O Cristo, ao encarnar-Se, trouxe ao mundo as formas platônicas de maneira que os homens possam contemplar sua estrutura e seu propósito sem a necessidade de possuir conhecimento filosófico prévio. Ao observá-Lo, ao contemplá-Lo, ao segui-Lo, os apóstolos e as comunidades que surgiram a partir de suas pregações entenderam que é necessário purificar a mente, a vontade e os sentidos para que pudessem experienciar a graça (presença) dEle e para que pudessem "ver" (ser iluminados) pelo Logos/Sabedoria/Cristo e consequentemente vê-Lo no mundo natural. Ao vê-Lo no mundo natural entenderam que as qualidades desse mundo, embora emanem certa beleza e harmonia, são completamente secundárias em relação à sua causa final e formal. As qualidades (ou "acidentes") são ilusões que surgem da relação passional que estabelecemos com os objetos individuais. Essa paixão surge, claro, de uma mente que se dispersa nesses objetos, que os aborda como indivíduos, não como símbolos que apontam para o mundo da Forma. Johnson cita o filósofo ucraniano Gregor Skovoroda ao dizer: "A matéria é a mera qualidade da aparência". Ou seja, a matéria é o acidente de uma coisa, enquanto a essência permanece oculta. O objetivo da filosofia é ir além da aparência. A realidade apenas gera uma aparência, mas não é a aparência.
A Igreja, enquanto evento eclesial (e não mera indústria litúrgico-sacramental), existe para que as formas, e o Logos que as contém, possam ser conhecidas por todos, e não apenas pelas pessoas especialmente dotadas como Platão, os profetas do Velho Testamento, o imperador Marco Aurélio etc. O espírito dos homens quer conhecer a Verdade, a Forma, mas o mundo os "puxa para baixo", os distrai nos elementos que lhes servem de instrumento para dominar os objetos individuais e para se sentirem seguros, sejam governos, propriedades, exércitos, burocracias, fábricas, empresas, carreiras, fama etc. É necessário disciplina para escapar do mundo nominal, do mundo passional, do "fetiche das commodities", dos fantasmas e das respectivas emoções que criamos a partir do mundo das aparências, do mundo dos nomes que ocultam a realidade mais ampla e profunda. Para o homem nominalista, as coisas do mundo só têm valor quando uma máquina ou dispositivo lhe confere valor. Para o homem real, os símbolos não são irrealidades, mas são portais para uma realidade mais verdadeira e profunda.

**Trechos dos registros:**

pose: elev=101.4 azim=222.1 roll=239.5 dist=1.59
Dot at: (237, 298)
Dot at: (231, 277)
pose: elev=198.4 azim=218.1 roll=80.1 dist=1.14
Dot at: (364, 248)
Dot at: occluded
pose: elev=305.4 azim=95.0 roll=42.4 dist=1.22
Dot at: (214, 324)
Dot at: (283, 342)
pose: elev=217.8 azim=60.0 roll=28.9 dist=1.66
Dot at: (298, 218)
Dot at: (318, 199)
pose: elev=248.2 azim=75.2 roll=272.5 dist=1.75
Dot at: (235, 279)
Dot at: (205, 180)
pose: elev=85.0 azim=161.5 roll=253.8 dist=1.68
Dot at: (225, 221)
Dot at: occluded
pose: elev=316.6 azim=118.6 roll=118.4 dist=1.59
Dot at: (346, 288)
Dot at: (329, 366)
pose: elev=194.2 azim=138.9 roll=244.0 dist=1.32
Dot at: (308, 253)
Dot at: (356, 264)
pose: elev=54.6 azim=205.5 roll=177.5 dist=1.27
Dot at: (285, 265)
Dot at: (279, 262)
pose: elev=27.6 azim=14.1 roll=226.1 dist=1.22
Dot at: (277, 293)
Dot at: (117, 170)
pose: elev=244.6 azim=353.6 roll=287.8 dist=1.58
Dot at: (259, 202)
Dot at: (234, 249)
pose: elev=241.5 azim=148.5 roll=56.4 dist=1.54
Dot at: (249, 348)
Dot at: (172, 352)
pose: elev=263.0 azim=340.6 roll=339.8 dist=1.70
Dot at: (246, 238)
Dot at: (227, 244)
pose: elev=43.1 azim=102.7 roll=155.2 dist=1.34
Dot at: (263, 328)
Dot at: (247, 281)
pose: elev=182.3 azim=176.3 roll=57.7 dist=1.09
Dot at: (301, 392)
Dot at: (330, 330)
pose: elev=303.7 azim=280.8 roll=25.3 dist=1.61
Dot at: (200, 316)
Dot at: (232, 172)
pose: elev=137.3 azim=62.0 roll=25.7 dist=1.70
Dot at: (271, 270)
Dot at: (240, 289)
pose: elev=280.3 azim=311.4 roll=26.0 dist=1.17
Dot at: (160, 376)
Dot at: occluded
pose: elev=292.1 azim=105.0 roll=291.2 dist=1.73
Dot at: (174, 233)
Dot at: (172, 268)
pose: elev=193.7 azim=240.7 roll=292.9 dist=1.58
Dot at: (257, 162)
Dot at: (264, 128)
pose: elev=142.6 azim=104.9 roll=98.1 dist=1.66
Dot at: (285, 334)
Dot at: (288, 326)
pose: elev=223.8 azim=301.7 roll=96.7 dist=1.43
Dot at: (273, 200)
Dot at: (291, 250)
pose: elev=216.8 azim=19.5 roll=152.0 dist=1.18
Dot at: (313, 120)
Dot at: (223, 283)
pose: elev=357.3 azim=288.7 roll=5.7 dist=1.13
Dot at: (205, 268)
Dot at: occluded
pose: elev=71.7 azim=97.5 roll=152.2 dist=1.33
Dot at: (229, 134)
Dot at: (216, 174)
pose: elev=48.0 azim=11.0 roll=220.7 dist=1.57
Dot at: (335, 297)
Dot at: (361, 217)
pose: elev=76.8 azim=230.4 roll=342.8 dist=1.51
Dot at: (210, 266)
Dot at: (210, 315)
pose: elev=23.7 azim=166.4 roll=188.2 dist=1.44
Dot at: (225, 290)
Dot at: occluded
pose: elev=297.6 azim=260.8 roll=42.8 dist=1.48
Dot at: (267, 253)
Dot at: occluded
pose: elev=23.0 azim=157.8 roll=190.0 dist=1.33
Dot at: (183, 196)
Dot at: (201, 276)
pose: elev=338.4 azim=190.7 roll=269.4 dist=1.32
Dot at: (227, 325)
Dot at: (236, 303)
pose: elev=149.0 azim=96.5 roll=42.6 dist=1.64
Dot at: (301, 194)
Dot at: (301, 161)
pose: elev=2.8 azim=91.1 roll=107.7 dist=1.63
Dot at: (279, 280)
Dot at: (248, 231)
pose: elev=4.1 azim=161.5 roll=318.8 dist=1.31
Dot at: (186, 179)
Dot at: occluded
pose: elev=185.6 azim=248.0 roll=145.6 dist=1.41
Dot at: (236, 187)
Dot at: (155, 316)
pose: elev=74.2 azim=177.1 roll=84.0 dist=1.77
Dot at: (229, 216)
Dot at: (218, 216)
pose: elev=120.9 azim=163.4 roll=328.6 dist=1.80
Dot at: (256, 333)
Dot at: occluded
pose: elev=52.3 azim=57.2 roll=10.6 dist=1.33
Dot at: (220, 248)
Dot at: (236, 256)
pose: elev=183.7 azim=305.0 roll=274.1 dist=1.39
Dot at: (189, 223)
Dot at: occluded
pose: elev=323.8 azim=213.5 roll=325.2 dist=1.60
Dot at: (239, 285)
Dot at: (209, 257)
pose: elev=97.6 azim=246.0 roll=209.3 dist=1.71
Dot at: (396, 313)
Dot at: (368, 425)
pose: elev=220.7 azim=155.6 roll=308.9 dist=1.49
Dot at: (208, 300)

**Requisitos da tarefa:**
Segundo o texto para leitura, o que são os símbolos para o homem real? Responda em uma frase, por favor.

**Resolução da tarefa:**
Para o homem real, os símbolos não são irrealidades, mas portais para uma realidade mais verdadeira e profunda.